Solaris Zones in the Real World
At one of the clients I’m assigned to at the moment, we’re moving our development environment to Solaris 10 on Sun x4100 servers. We have two physical machines, one for our CruiseControl environments, and one for all our testing. To make good use of the resources we have (Dual Core CPU’s, lots of RAM) I’ve been carving them into zones. I’ve tinkered with zones in Solaris 10 ever since the first beta build that featured them, but it was always for little things and never anything serious. Consequently I thought they were quick and painless. Note the use of the word “thought”. Don’t get me wrong, they are the (almost) perfect solution for what we need, it’s just that if you’re planning on doing anything serious with them, here’s a list of gotchas you need to take in to consideration.

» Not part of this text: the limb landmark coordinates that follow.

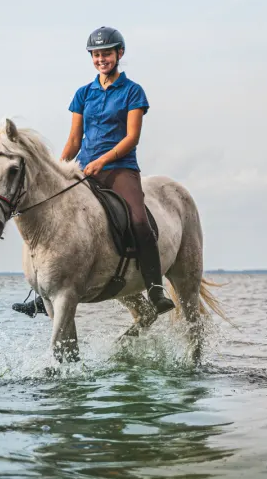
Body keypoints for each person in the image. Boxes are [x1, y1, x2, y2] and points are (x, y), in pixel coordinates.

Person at [12, 26, 175, 318]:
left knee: (139, 220)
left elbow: (131, 138)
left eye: (107, 54)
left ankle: (154, 287)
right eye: (96, 55)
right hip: (83, 168)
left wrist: (103, 160)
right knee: (53, 219)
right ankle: (43, 290)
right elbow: (75, 140)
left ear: (119, 54)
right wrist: (56, 168)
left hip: (119, 169)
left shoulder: (132, 91)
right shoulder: (83, 94)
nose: (101, 59)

The first problem I bumped into was stability. Once I had configured and booted the zones I wanted, I discovered that ssh-keygen would segfault and dump core when run from within a zone. Normal ssh and scp commands would also occasionally segfault as well. After some very light scratching around, I decided to patch the systems to see if that made the problem go away. It did not – so I replaced it with the Sun Freeware OpenSSH package. This is when I found the next problem – patching.

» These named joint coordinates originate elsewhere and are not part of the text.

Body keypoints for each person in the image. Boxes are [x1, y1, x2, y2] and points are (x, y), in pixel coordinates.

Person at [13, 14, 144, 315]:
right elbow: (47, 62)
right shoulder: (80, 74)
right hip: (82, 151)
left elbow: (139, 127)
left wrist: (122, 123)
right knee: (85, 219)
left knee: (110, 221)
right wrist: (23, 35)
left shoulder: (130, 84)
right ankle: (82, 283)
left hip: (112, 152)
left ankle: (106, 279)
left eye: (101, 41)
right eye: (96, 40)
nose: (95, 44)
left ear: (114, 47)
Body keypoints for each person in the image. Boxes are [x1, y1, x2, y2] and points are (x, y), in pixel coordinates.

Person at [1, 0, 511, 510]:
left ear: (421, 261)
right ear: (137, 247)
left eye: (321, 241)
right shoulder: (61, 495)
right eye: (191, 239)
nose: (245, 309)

For understandable reasons, Sun have restricted access to patches for Solaris 10. The days of just pulling down the latest recommended patch cluster to sort out your machines have gone. Sun now recommend you use Update Manager, a Java GUI app that registers your machine with Sun, and lists what patches you can download. All sounds reasonable in theory, but the first few times I tried it, it kept on blowing out with a com.sun.cns.authentication.CMDExecutionException. Turns out it’s broken on machines with Zones, and you need to manually download and apply a patch to fix it. Another thing to remember when patching is to make sure that all zones you have configured have been properly initialized, and that you’ve been through the system identifications at first boot.

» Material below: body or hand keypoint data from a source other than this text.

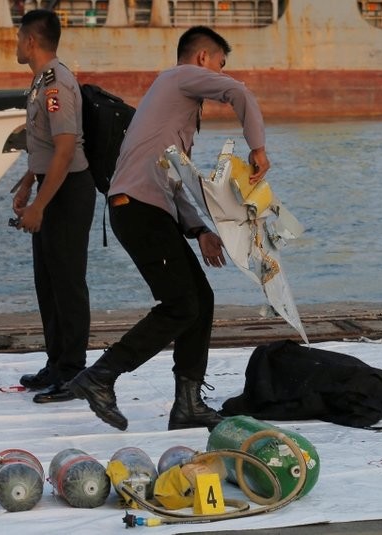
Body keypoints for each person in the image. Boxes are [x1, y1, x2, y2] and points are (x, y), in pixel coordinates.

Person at [68, 26, 270, 431]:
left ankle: (188, 403)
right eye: (219, 65)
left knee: (201, 299)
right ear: (202, 60)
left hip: (149, 209)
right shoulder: (177, 78)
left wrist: (199, 231)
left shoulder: (172, 114)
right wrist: (259, 148)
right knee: (179, 305)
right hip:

And then we have the niggles category. There is no lsof package for amd64 Solaris 10 yet, but you can script most of what you need using pfiles and fuser. DTrace only works in the global zone. While the global zone has all the rights it needs to trace what’s going on, if you’re running more than two or three zones trying to find the specific process you’re trying to debug can be a pain.
With all this pain, is it worth it for development and testing? Most definitely! Zones allow you to have all the production-like environments you need for testing, or even just for developers to spike ideas in. Clients are happy because they don’t need to buy so much hardware. Testers are happy because if they need a new environment they can have it in a matter of hours instead of days or weeks. Sys Admins are happy because they don’t have to keep finding rack space for more machines.